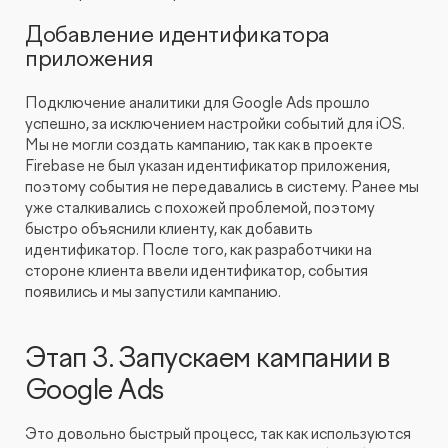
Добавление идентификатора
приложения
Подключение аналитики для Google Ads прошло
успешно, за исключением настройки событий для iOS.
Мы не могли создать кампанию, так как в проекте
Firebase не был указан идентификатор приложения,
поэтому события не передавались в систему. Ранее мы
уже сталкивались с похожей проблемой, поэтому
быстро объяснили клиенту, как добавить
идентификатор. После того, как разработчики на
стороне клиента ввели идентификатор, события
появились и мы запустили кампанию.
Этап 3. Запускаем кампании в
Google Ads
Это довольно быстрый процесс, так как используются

--

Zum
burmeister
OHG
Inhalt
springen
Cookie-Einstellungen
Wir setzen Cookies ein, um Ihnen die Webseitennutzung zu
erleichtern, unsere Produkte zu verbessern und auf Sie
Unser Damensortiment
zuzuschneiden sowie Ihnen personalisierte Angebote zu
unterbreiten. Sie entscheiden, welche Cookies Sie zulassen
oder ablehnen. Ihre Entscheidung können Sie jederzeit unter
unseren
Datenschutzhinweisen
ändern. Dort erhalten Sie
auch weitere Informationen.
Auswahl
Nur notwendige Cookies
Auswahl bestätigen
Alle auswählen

*DESCRIPTION OF THE TASK:*
Within the data above, the span starting at the line containing "Firebase не был" and ending at the line containing "Этап 3. Запускаем кампании в" is to be retyped exactly, with no other lines.

*SOLUTION:*
Firebase не был указан идентификатор приложения,
поэтому события не передавались в систему. Ранее мы
уже сталкивались с похожей проблемой, поэтому
быстро объяснили клиенту, как добавить
идентификатор. После того, как разработчики на
стороне клиента ввели идентификатор, события
появились и мы запустили кампанию.
Этап 3. Запускаем кампании в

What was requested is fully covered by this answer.